[Pandas-dev] Fwd: [Bug 1181905] Re: tr elements are not parsed correctly

Phillip Cloud cpcloud at gmail.com
Mon Jun 3 05:54:34 CEST 2013


wes there's an issue with your anaconda installation. run

# make sure you're using the right conda environment here it tripped me up
the first time

pip uninstall lxml
pip uninstall beautifulsoup
pip uninstall beautifulsoup4
pip install lxml
pip install beautifulsoup4

and try again


--
Best,
Phillip Cloud


On Sun, Jun 2, 2013 at 10:37 PM, Phillip Cloud <cpcloud at gmail.com> wrote:

> here the gist of the working code https://gist.github.com/cpcloud/5695835
>
>
> --
> Best,
> Phillip Cloud
>
>
> On Sun, Jun 2, 2013 at 10:34 PM, Phillip Cloud <cpcloud at gmail.com> wrote:
>
>> Sorry that should be from lxml.html import parse
>>
>>
>> --
>> Best,
>> Phillip Cloud
>>
>>
>> On Sun, Jun 2, 2013 at 10:33 PM, Phillip Cloud <cpcloud at gmail.com> wrote:
>>
>>> saw that u fixed the first test. second is correctly failing because the
>>> value retrieved is wrong. i replicated your setup sans libxml2 and nothing
>>> fails. travis is passing these tests, so i'm not sure exactly what the
>>> issue is. can you try the following
>>>
>>> from lxml import parse
>>> url = 'http://www.fdic.gov/bank/individual/failed/banklist.html'
>>> doc = parse(url)

● **Challenge A**
Decide whether each statement agrees with the mailing-list thread, answering yes or no and quoting the thread's deciding words: (i) the latest message says to remove lxml with pip and then install it again; (ii) the writer replicated the setup including libxml2; (iii) Travis is failing these tests.
The mailing-list thread and the records that come after it have no connection to each other.

(Records from a data source)

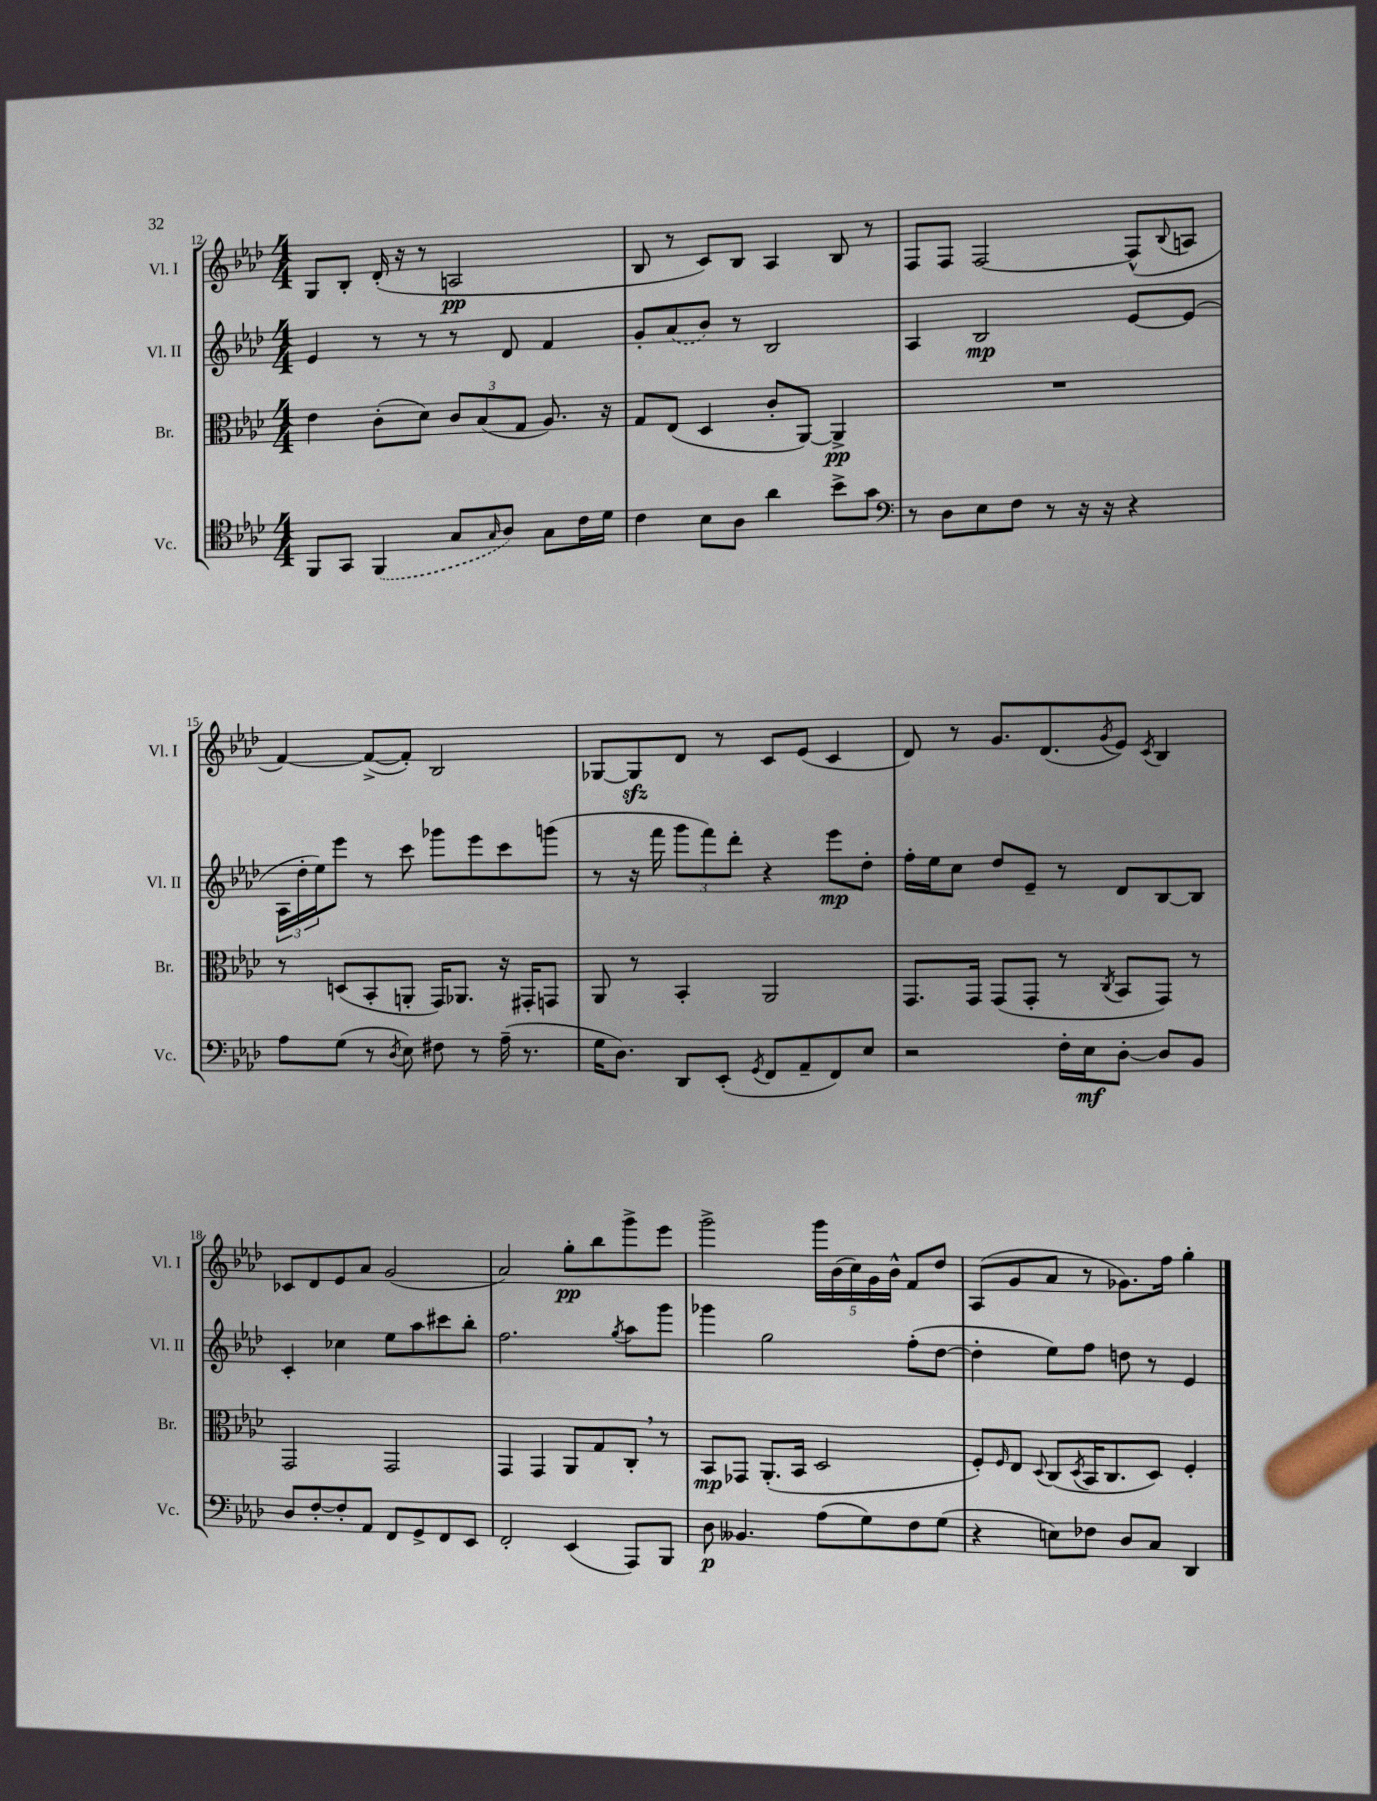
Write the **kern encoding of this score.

**kern	**kern	**kern	**kern
*staff4	*staff3	*staff2	*staff1
*clefC4	*clefC3	*clefG2	*clefG2
*k[b-e-a-d-]	*k[b-e-a-d-]	*k[b-e-a-d-]	*k[b-e-a-d-]
*M4/4	*M4/4	*M4/4	*M4/4
8FF/L	4e-\	4e-/	8G/L
8GG/J	.	.	8B-'/J
(4FF/	(8c'\L	8r	(16d-'/
.	.	.	16r
.	8d-\J)	8r	8r
8G/L	12c/L	8r	2A/
.	(12B-/	.	.
16qqG/	.	.	.
8A-/J)	.	8d-/	.
.	12G/J	.	.
8G\L	8.A-/)	4f/	.
16c\L	.	.	.
16d-\JJ	16r	.	.
=	=	=	=
4c\	8G/L	8g'/L	8B-/
.	(8E-/J	(8a-/	8r
8B-\L	4D-/	8b-/J)	8c/L)
8A-\J	.	8r	8B-/J
4a-\	8c'/L	2B-/	4A-/
.	[8AA-/J)	.	.
8b-^\L	4AA-^/]	.	8B-/
8g\J	.	.	8r
=	=	=	=
*clefF4	*	*	*
8r	1r	4A-/	8F/L
8D-\L	.	.	8F/J
8E-\	.	2B-/	[2F/
8F\J	.	.	.
8r	.	.	.
16r	.	.	.
16r	.	.	.
4r	.	[8e-/L	(8F^^/]L
.	.	.	8qqB-/
.	.	(8e-/]J	8A/J
=	=	=	=
8A-\L	8r	24A-\LL	[4f/)
.	.	24dd-'\	.
.	.	24ee-\J)	.
(8G\J	(8D/L	8eee-\J	.
8r	8BB-'/	8r	(8f^/_L
8qD-/	.	.	.
8E-\)	8AA'/J	8ccc\	8f'/]J)
8F#\	16GG/LK)	8ggg-\L	2B-/
.	8.AA-/J	.	.
8r	.	8eee-\	.
(16A-~\	16r	8ccc\	.
8.r	16GG#'/LK	.	.
.	8GG/J	(8ggg\J	.
=	=	=	=
16G\LK	8AA-/	8r	[8G-/L
8.D-\J)	.	.	.
.	8r	16r	8G-/]
.	.	16fff\	.
8DD-/L	4BB-'/	12ggg\L	8d-/J
.	.	12fff\)	.
(8EE-'/J	.	.	8r
.	.	12ddd-'\J	.
8qGG/	.	.	.
8FF/L	2AA-/	4r	8c/L
8AA-~/	.	.	(8e-/J
8FF/)	.	8eee-\L	4c/
8E-/J	.	8dd-'\J	.
=	=	=	=
2r	8.GG/L	16ff'\LL	8d-/)
.	.	16ee-\J	.
.	.	8cc\J	8r
.	16GG/Jk	.	.
.	(8GG/L	8dd-/L	8.g/L
.	8GG'/J	8e-~/J	.
.	.	.	(8.d-/
16F'\LL	8r	8r	.
16E-\J	.	.	.
.	8qC/	.	8qg/
[8D-'\J	8BB-/L	8d-/L	8e-/J)
.	.	.	8qc/
8D-/]L	8GG/J)	[8B-/	4B-/
8BB-/J	8r	8B-/]J	.
=	=	=	=
8D-/L	2GG/	4c'/	8c-/L
[8F'/	.	.	8d-/
8F'/]	.	4cc-\	8e-/
8AA-/J	.	.	8a-/J
8FF/L	2GG/	8ee-\L	(2g/
8GG^/	.	8aa-\	.
8FF/	.	8ccc#\	.
8EE-/J	.	8bb-'\J	.
=	=	=	=
2FF'/	4GG/	2.ff\	2a-/)
.	4GG/	.	.
(4EE-/	8AA-/L	.	8gg'\L
.	8G/	.	8bb-\
.	.	8qgg/	.
8AAA-/L)	8C'/J	8aa-\L	8ggg^\
8BBB-/J	8r	8ggg\J	8eee-\J
=	=	=	=
8D-\	8BB-/L	4ggg-\	2ggg^\
4.BB--/	8GG-/J	.	.
.	(8.AA-'/L	2gg\	.
.	16BB-/Jk	.	.
(8A-\L	2D-/	.	20ggg\LL
.	.	.	(20b-\
.	.	.	20cc\)
8G\)	.	.	.
.	.	.	20g\
.	.	.	20b-^^\JJ
8F\	.	(8ff'\L	8f/L
(8G\J	.	[8dd-\J	8dd-/J
=	=	=	=
4r	8F'/L)	4dd-'\]	(8A-/L
.	16qqF/	.	.
.	8E-/J	.	8g/
.	8qqD-/	.	.
8E\L)	(8C/L	8ee-\L)	8a-/J
.	8qD-/	.	.
8F-\J	16BB-/K	8ff\J	8r
.	8.C/	.	.
8D-/L	.	8dd\	8.g-\L)
8C/J	8D-/J)	8r	.
.	.	.	16ff\Jk
4DD-/	4F'/	4e-/	4gg'\
==	==	==	==
*-	*-	*-	*-
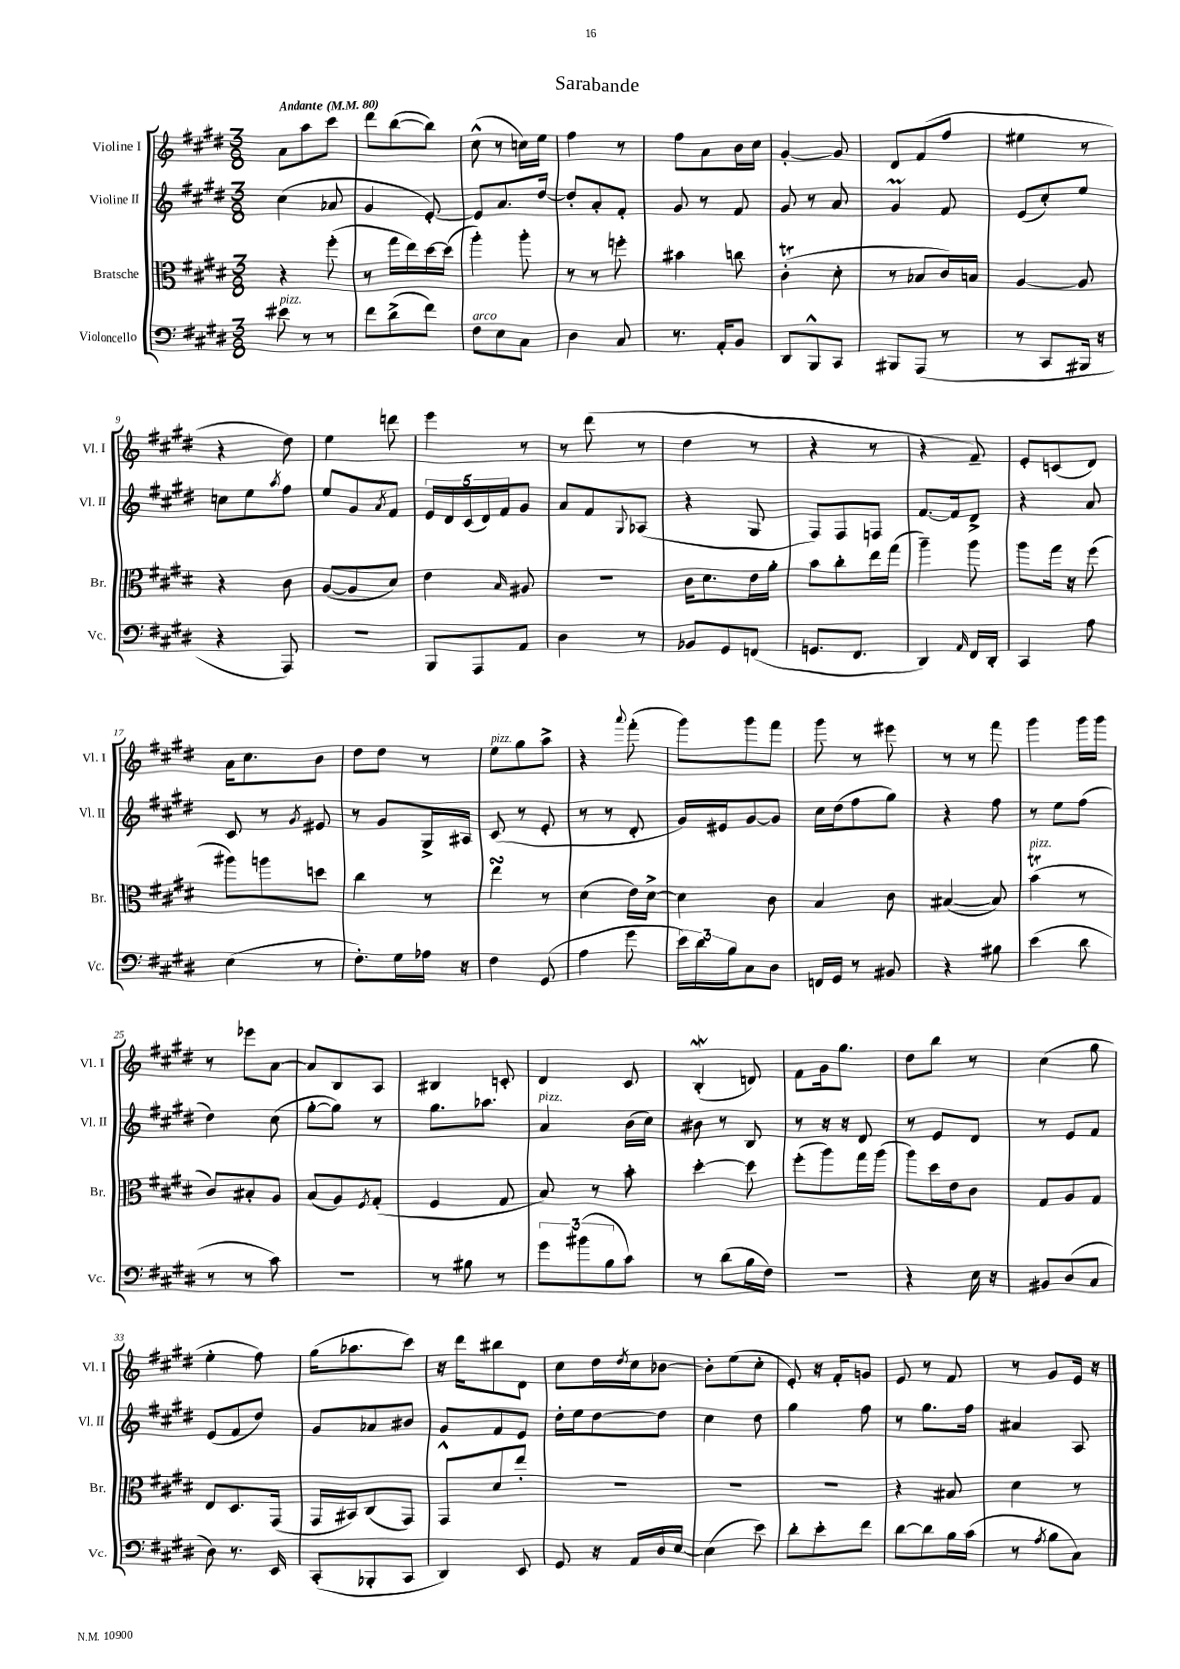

● **Challenge B**
Report how many lines of the records contain the string "kern", with case counting. Give only the number.

● **Full answer A**
(i) Yes: "pip uninstall lxml" and "pip install lxml"
(ii) No: "i replicated your setup sans libxml2"
(iii) No: "travis is passing these tests"

● **Full answer B**
2